Exercise goal: Present the lines of the material from the one containing "Page size: 1500x1125." through the end of the material, both ends included, as a Markdown table with the columns Row and Line. Leave out blank lines.

Material for this exercise:
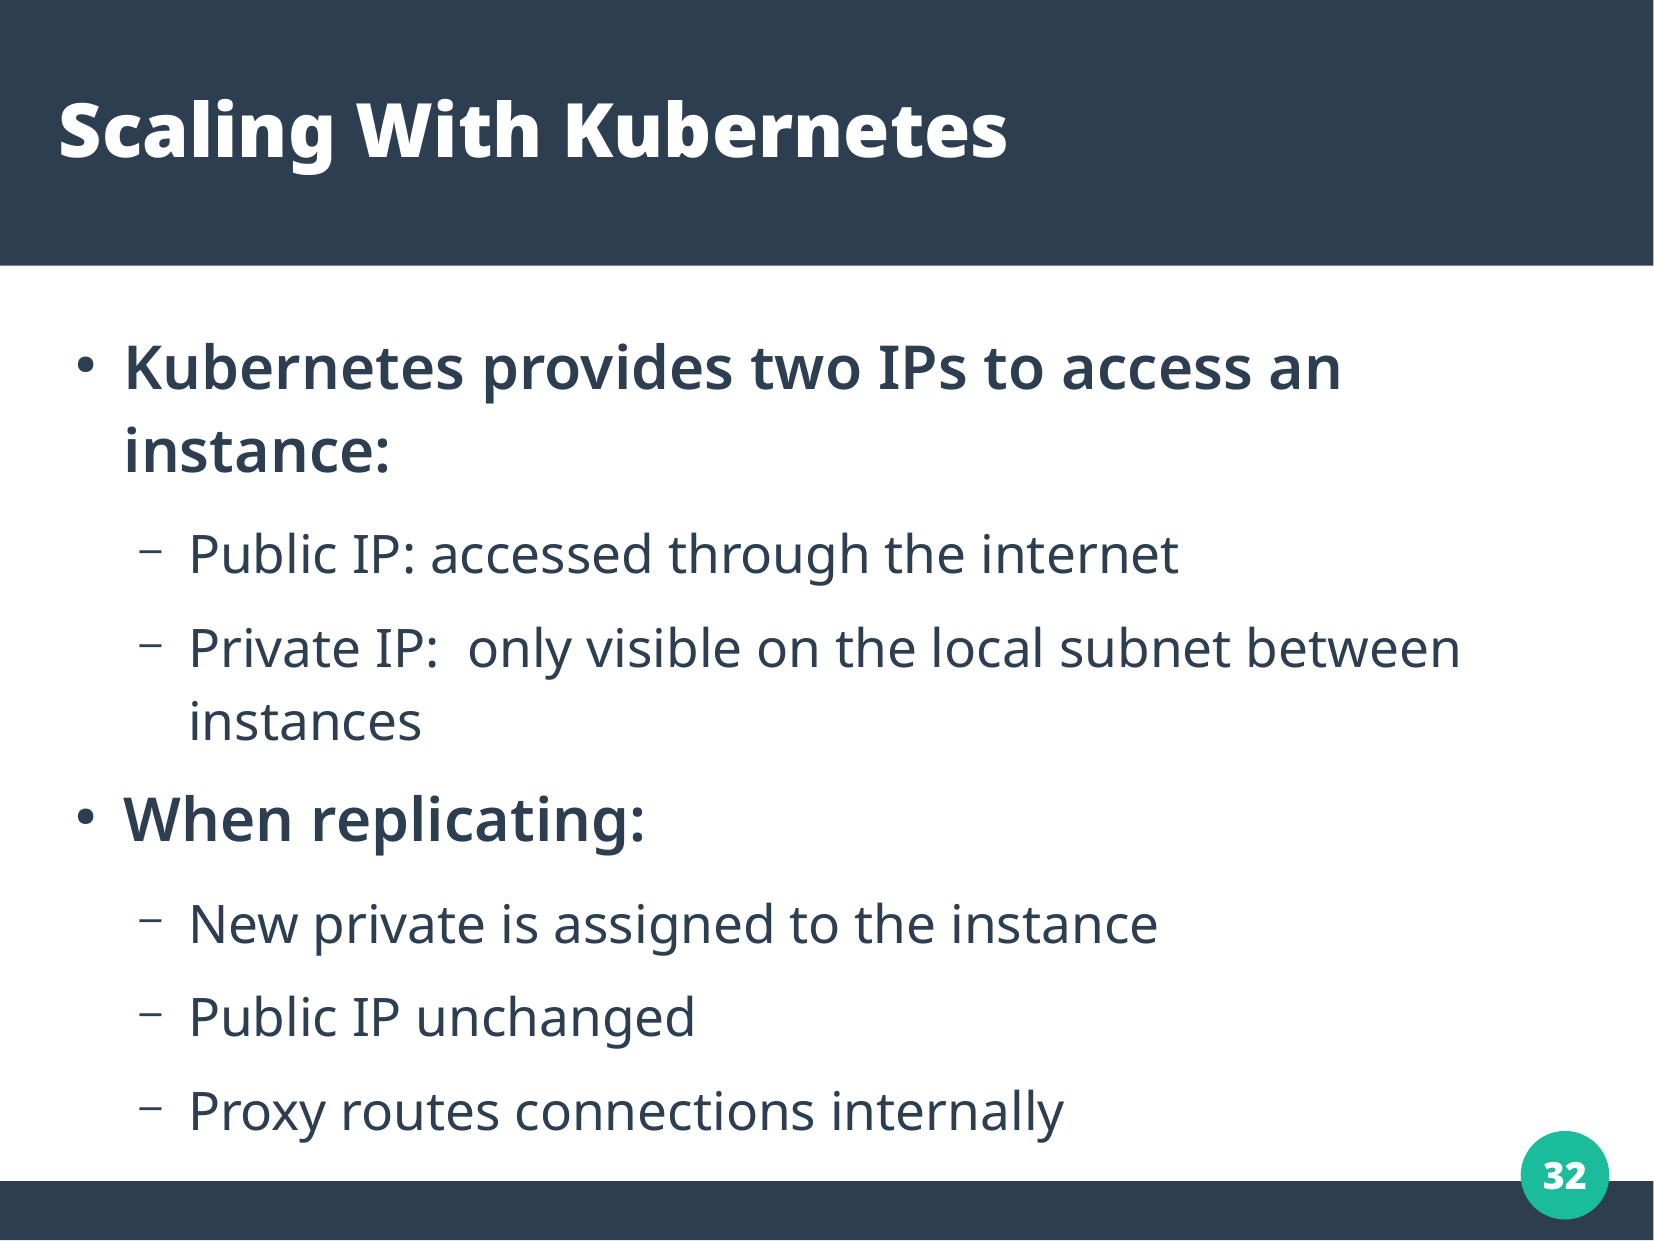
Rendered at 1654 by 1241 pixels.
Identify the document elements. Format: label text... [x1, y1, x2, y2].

title Scaling With Kubernetes [59, 49, 1595, 207]
list Kubernetes provides two IPs to access an instance: Public IP: accessed through the internet Private IP: only visible on the local subnet between instances When replicating: New private is assigned to the instance Public IP unchanged Proxy routes connections internally [59, 324, 1595, 1152]
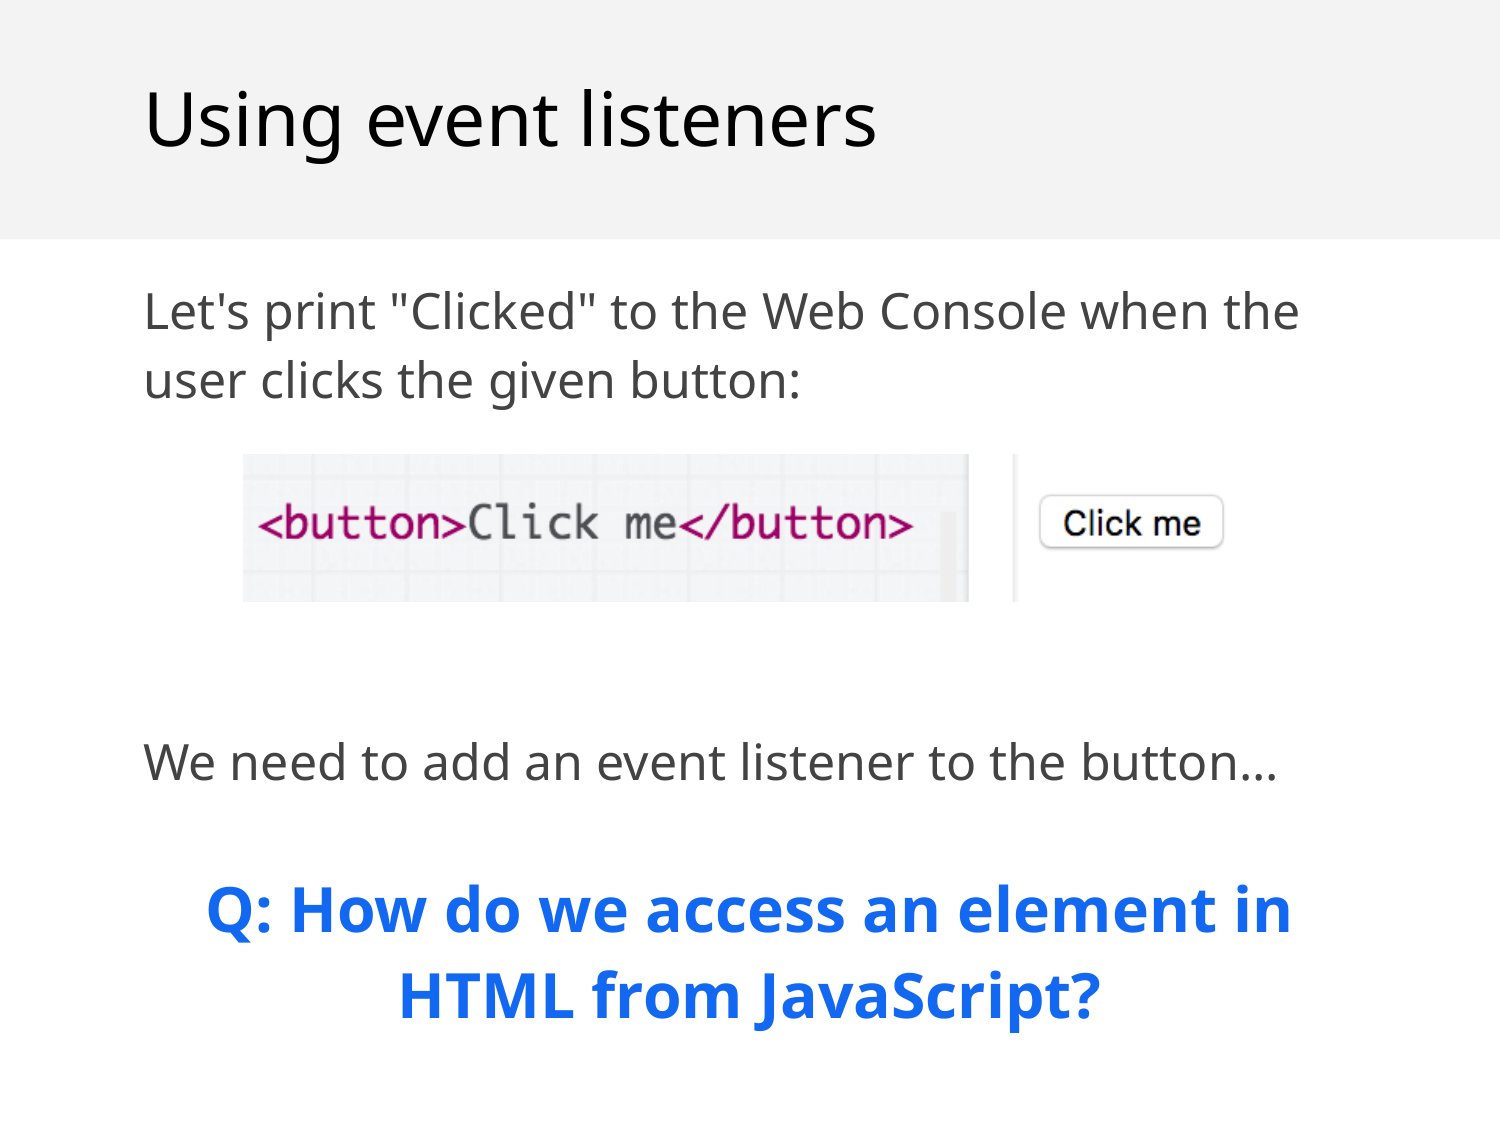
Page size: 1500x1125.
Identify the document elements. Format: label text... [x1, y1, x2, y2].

list Let's print "Clicked" to the Web Console when the user clicks the given button: [128, 255, 1372, 382]
picture [243, 454, 1257, 602]
list We need to add an event listener to the button... Q: How do we access an element in HTML from JavaScript? [128, 705, 1372, 1039]
title Using event listeners [128, 56, 1372, 183]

Task result:
| Row | Line |
|---|---|
| 1 | Page size: 1500x1125. |
| 2 | Identify the document elements. Format: label text... [x1, y1, x2, y2]. |
| 3 | list Let's print "Clicked" to the Web Console when the user clicks the given button: [128, 255, 1372, 382] |
| 4 | picture [243, 454, 1257, 602] |
| 5 | list We need to add an event listener to the button... Q: How do we access an element in HTML from JavaScript? [128, 705, 1372, 1039] |
| 6 | title Using event listeners [128, 56, 1372, 183] |